** Work instructions **
Look through the data below and, wherever a line carries the word "питания", please copy that line.

Extracted records:
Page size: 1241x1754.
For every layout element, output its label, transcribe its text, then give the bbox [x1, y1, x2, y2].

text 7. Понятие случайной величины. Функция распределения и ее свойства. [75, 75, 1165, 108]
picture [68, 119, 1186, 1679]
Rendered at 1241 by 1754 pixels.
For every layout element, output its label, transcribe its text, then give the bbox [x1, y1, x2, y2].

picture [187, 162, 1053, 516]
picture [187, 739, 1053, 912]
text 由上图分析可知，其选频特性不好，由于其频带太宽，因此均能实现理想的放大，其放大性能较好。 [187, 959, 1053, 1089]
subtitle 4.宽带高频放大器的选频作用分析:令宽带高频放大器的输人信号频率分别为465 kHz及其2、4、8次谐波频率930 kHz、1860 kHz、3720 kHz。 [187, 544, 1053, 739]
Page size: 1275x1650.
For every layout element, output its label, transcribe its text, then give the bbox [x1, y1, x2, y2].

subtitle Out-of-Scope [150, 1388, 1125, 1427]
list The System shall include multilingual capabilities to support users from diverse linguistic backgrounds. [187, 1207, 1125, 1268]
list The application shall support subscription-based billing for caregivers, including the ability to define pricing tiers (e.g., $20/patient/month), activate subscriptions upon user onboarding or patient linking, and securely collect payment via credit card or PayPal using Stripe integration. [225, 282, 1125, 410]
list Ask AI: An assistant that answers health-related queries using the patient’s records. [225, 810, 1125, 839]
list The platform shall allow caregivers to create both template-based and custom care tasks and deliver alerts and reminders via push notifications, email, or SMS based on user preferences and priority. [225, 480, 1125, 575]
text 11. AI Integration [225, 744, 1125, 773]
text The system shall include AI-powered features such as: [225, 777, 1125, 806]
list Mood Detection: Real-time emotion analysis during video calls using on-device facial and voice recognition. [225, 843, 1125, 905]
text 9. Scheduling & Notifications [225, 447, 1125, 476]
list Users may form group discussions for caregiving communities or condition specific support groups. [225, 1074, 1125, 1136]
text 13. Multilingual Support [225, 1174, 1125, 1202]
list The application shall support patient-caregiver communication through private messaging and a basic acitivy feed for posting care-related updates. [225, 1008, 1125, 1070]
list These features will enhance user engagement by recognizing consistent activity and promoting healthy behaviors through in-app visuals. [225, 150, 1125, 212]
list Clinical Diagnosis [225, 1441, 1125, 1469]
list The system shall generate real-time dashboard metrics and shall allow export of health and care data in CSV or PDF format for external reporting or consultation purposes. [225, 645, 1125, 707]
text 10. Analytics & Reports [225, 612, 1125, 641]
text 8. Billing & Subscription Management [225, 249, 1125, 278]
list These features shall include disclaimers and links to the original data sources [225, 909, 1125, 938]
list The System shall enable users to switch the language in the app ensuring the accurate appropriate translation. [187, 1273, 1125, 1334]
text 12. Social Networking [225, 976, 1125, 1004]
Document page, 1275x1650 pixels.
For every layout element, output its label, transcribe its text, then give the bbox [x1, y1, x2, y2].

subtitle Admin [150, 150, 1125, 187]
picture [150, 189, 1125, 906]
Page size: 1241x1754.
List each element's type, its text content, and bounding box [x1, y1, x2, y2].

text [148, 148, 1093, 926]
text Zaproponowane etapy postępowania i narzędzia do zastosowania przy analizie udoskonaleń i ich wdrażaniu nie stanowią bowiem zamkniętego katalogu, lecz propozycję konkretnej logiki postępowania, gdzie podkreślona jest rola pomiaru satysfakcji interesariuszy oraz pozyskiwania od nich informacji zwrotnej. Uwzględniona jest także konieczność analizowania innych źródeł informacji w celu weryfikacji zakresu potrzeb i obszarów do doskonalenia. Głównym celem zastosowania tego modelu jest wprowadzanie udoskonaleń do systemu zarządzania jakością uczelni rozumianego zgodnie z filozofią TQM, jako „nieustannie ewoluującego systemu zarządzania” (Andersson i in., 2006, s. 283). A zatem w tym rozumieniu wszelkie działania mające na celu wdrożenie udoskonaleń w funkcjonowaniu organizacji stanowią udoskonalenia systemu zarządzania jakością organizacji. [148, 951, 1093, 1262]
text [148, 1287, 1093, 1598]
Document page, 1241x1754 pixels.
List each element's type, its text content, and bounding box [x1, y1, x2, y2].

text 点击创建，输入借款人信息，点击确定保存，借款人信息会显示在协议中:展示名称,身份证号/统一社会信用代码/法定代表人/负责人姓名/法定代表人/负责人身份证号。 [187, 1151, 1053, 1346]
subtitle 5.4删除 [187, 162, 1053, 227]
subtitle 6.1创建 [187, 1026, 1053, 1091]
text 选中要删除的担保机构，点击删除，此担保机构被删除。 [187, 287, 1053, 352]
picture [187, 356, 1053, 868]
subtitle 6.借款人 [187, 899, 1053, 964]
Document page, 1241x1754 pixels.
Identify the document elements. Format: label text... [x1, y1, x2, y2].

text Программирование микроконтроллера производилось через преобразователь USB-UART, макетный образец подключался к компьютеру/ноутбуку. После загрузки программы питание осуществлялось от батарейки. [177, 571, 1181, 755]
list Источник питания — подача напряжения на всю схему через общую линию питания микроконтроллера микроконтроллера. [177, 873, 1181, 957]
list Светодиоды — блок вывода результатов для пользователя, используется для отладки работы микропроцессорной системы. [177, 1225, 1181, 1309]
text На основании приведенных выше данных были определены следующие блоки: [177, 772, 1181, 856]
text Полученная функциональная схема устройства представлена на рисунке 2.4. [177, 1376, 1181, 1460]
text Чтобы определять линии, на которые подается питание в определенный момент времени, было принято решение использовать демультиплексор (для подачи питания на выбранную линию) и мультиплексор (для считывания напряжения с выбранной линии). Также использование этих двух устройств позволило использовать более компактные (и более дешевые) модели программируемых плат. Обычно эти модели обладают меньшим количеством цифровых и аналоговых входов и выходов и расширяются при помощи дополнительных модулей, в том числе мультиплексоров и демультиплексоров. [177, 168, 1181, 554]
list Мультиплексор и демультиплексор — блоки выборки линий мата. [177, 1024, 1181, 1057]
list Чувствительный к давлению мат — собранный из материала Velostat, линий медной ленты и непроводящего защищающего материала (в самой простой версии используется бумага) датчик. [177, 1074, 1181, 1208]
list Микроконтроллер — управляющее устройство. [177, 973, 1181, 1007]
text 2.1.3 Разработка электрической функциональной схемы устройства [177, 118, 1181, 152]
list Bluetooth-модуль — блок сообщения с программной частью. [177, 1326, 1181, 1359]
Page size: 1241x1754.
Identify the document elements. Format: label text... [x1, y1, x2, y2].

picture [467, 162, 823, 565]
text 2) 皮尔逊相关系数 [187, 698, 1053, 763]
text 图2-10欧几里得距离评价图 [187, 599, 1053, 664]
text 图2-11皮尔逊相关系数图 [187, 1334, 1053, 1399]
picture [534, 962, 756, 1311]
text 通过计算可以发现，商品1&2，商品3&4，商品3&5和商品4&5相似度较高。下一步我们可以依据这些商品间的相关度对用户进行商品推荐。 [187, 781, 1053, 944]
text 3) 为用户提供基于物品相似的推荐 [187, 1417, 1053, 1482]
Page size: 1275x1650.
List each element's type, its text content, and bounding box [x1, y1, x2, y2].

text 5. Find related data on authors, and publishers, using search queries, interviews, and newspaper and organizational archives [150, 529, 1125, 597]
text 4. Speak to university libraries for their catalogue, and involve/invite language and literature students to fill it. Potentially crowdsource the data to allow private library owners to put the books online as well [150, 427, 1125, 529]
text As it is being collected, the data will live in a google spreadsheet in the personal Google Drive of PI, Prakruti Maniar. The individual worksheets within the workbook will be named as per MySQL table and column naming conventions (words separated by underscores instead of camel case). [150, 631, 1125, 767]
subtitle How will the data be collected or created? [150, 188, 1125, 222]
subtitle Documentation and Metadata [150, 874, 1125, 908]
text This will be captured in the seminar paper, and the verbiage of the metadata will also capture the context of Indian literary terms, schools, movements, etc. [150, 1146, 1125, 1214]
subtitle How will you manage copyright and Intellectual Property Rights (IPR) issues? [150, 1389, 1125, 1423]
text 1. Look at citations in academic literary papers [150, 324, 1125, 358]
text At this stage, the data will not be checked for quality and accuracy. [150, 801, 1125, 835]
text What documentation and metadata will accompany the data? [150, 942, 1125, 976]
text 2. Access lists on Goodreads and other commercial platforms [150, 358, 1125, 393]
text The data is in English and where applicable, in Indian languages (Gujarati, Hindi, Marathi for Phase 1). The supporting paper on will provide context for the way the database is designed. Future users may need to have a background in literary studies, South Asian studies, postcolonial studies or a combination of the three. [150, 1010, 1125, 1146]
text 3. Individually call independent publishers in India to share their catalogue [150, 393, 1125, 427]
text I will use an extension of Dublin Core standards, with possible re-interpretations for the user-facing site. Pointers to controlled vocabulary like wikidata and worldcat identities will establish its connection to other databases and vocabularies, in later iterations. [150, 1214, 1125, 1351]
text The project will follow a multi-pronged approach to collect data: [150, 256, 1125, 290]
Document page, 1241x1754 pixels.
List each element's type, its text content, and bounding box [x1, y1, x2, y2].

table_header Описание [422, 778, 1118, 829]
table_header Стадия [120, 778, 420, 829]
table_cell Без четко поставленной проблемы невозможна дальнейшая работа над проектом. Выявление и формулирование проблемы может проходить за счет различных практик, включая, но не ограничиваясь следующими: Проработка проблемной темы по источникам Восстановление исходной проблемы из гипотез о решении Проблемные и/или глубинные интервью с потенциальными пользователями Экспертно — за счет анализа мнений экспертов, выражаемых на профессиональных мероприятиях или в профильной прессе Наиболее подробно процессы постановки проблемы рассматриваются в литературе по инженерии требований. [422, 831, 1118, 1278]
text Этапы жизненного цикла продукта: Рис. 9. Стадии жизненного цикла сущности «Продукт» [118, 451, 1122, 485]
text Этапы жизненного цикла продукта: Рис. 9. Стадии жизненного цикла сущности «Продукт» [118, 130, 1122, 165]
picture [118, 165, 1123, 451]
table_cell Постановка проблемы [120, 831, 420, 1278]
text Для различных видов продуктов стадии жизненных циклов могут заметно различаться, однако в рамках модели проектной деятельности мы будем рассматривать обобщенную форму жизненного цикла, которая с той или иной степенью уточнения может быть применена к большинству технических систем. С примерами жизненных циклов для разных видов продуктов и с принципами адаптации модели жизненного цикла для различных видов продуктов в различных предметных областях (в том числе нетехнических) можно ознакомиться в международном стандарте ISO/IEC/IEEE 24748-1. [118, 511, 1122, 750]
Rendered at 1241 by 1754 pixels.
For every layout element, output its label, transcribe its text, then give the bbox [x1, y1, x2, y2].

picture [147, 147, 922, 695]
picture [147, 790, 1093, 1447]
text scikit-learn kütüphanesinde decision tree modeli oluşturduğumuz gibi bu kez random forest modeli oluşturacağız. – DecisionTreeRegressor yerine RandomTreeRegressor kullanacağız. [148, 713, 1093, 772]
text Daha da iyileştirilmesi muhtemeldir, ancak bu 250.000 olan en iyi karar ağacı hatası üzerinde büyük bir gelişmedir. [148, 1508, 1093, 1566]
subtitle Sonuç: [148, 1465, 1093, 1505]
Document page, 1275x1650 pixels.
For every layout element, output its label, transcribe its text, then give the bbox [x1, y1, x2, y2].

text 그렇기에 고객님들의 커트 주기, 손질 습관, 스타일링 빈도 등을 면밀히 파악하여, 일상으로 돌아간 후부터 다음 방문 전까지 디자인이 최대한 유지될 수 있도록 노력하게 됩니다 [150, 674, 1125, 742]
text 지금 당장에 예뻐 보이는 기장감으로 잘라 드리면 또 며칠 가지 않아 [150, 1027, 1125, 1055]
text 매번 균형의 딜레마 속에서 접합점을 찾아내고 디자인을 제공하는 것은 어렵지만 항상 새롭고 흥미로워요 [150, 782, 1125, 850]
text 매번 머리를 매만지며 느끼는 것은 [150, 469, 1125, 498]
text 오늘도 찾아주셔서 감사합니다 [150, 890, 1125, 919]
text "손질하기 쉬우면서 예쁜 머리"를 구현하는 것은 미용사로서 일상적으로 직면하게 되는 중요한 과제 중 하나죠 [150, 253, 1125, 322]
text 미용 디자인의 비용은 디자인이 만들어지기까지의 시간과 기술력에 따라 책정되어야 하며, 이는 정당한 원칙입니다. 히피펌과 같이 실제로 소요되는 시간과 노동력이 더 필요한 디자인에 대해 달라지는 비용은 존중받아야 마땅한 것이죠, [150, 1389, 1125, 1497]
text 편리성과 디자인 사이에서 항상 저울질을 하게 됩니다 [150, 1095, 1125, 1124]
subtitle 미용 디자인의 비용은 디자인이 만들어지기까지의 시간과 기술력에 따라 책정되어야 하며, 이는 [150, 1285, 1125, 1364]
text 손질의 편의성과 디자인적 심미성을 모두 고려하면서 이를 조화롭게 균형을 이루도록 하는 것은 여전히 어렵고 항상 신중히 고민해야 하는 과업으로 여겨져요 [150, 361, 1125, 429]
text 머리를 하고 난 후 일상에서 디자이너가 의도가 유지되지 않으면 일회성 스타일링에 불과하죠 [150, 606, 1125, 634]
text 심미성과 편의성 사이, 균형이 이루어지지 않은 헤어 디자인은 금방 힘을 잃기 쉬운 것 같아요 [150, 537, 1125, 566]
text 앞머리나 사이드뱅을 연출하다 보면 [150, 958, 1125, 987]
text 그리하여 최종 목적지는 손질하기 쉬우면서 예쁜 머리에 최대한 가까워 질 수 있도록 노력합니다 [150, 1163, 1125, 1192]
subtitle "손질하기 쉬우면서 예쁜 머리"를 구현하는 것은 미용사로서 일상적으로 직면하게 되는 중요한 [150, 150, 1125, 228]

** Exercise result **
list Источник питания — подача напряжения на всю схему через общую линию питания микроконтроллера микроконтроллера. [177, 873, 1181, 957]
text Чтобы определять линии, на которые подается питание в определенный момент времени, было принято решение использовать демультиплексор (для подачи питания на выбранную линию) и мультиплексор (для считывания напряжения с выбранной линии). Также использование этих двух устройств позволило использовать более компактные (и более дешевые) модели программируемых плат. Обычно эти модели обладают меньшим количеством цифровых и аналоговых входов и выходов и расширяются при помощи дополнительных модулей, в том числе мультиплексоров и демультиплексоров. [177, 168, 1181, 554]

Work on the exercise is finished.